Reputation: 88
In google-bigquery, I need to pull the string that is between domain** and ** as in the example bellow The string is under the column "Site_Data"
Can someone help me? 10x!
Upvotes: 1
Views: 8847
Reputation: 33745
Do all of the strings have that format?
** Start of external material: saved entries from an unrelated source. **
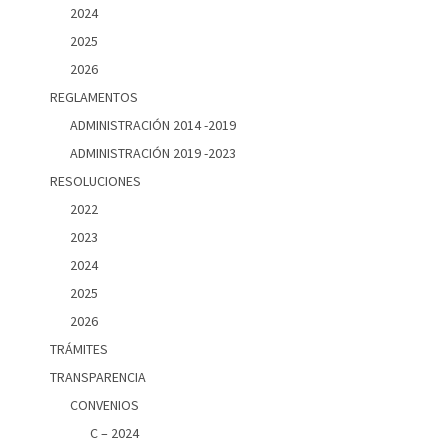
2024
2025
2026
REGLAMENTOS
ADMINISTRACIÓN 2014 -2019
ADMINISTRACIÓN 2019 -2023
RESOLUCIONES
2022
2023
2024
2025
2026
TRÁMITES
TRANSPARENCIA
CONVENIOS
C – 2024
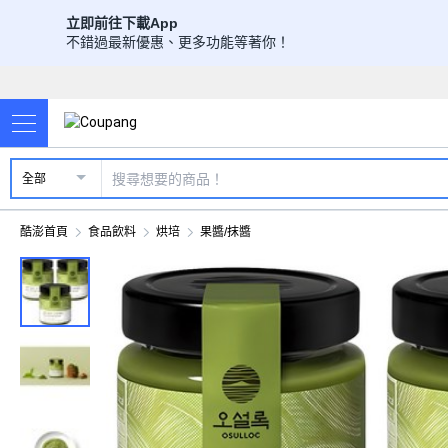
立即前往下載App
不錯過最新優惠、更多功能等著你！
全部
酷澎首頁
食品飲料
烘培
果醬/抹醬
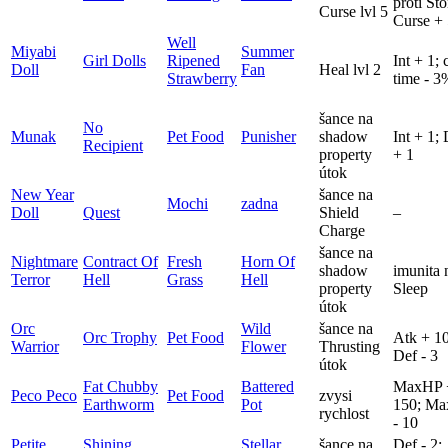
proti St
Curse lvl 5
Curse +
Well
Miyabi
Summer
Girl Dolls
Ripened
Int + 1; 
Doll
Fan
Heal lvl 2
Strawberry
time - 3
šance na
No
Munak
Pet Food
Punisher
shadow
Int + 1;
Recipient
property
+ 1
útok
New Year
šance na
Mochi
zadna
Doll
Quest
Shield
–
Charge
šance na
Nightmare
Contract Of
Fresh
Horn Of
shadow
imunita 
Terror
Hell
Grass
Hell
property
Sleep
útok
Orc
Wild
šance na
Orc Trophy
Pet Food
Atk + 10
Warrior
Flower
Thrusting
Def - 3
útok
Fat Chubby
Battered
MaxHP 
Peco Peco
Pet Food
zvysi
Earthworm
Pot
150; Ma
rychlost
- 10
Petite
Shining
Stellar
šance na
Def - 2;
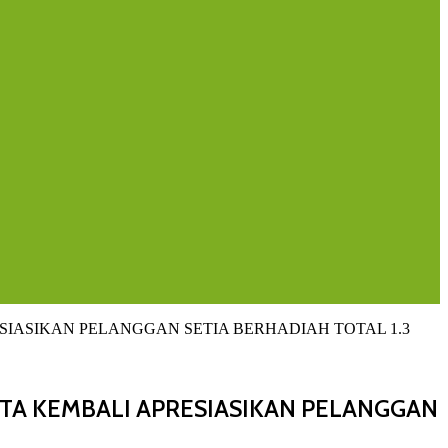
SIASIKAN PELANGGAN SETIA BERHADIAH TOTAL 1.3
ATA KEMBALI APRESIASIKAN PELANGGAN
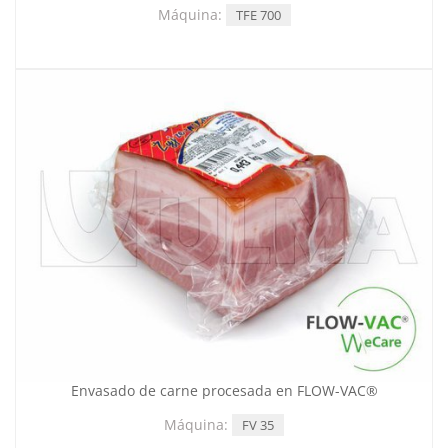
Máquina:
TFE 700
Envasado de carne procesada en FLOW-VAC®
Máquina:
FV 35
There are a couple of different options, assuming that you always need the third string after the **
delimiter.
1) Use SPLIT
, e.g.:
#standardSQL
WITH SampleData AS (
SELECT '756-1__67648582789116,tagtype**unmapped,domain**www.sport.com,userarriveddirectly**False' AS site_data
)
SELECT SPLIT(site_data, '**')[OFFSET(2)] AS visit_type
FROM SampleData;
2) Use REGEXP_EXTRACT
, e.g.:
#standardSQL
WITH SampleData AS (
SELECT '756-1__67648582789116,tagtype**unmapped,domain**www.sport.com,userarriveddirectly**False' AS site_data
)
SELECT REGEXP_EXTRACT(site_data, r'[^\*]+\*\*[^\*]+\*\*([^\*]+)') AS visit_type
FROM SampleData;
Taking this a step further, if you want to split the domain and the arrival type, you can use SPLIT
again:
#standardSQL
WITH SampleData AS (
SELECT '756-1__67648582789116,tagtype**unmapped,domain**www.sport.com,userarriveddirectly**False' AS site_data
)
SELECT
SPLIT(visit_type)[OFFSET(0)] AS domain,
SPLIT(visit_type)[OFFSET(1)] AS arrival_type
FROM (
SELECT SPLIT(site_data, '**')[OFFSET(2)] AS visit_type
FROM SampleData
);
Upvotes: 3
Reputation: 172993
See example below
#standardSQL
WITH yourTable AS (
SELECT '756-1__6565656565656, tagtype**unmapped,domain**www.sport.com,userarriveddirectly**False' AS Site_Data
)
SELECT
REGEXP_EXTRACT(Site_Data, r'domain\*\*(.*)\*\*') AS x,
Site_Data
FROM yourTable
Upvotes: 7